This archive report was first published on 15 June 2020.
On a half-acre plot in Kenya's Rift Valley, Rachel Bor's neighbours celebrated their most bountiful maize crop yet, thanks to credit they received to buy better quality seeds, fertiliser, and pesticides through Safaricom's Digifarm mobile phone platform.
Since its launch, Digifarm has registered one million farmers, with 42,000 active users, and is on a hiring spree and seeking new logistics partners.
Like Safaricom's wildly successful M-Pesa, a mobile payment system aimed at small traders and Kenyans without bank accounts, Digifarm charges a small per-transaction percentage fee.

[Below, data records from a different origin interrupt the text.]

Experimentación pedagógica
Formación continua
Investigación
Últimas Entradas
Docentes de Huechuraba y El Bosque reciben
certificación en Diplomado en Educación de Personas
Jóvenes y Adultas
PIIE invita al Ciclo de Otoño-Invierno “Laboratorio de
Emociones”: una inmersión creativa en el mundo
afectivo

According to Safaricom's internal projections, the platform is expected to earn between Sh25-Sh250 billion annually within five years, representing up to 10 percent of annual agricultural transactions in the country.

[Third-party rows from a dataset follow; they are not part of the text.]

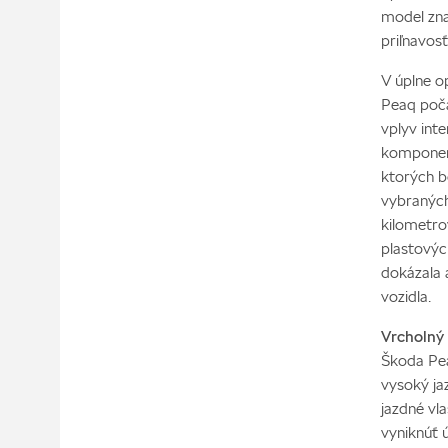
model zna
priľnavos
V úplne o
Peaq poča
vplyv inte
komponent
ktorých b
vybraných
kilometrov
plastovýc
dokázala 
vozidla.
Vrcholný
Škoda Pe
vysoký ja
jazdné vl
vyniknúť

However, the market's fragmented nature poses a significant challenge, said Professor Jane Ambuko at the University of Nairobi's college of agriculture, as firms like Digifarm must figure out how to reliably gather commodities from small farms to be sold in bulk.
Despite this, the market is huge, with agriculture employing more than a quarter of the global workforce and being the biggest employer in almost all the world's poorer nations.
European Union-funded study last year estimated the African agri-tech market to be worth $2.6 billion (Sh275.6 billion) annually, with Digifarm not being the only newcomer in Kenya's agri-tech space.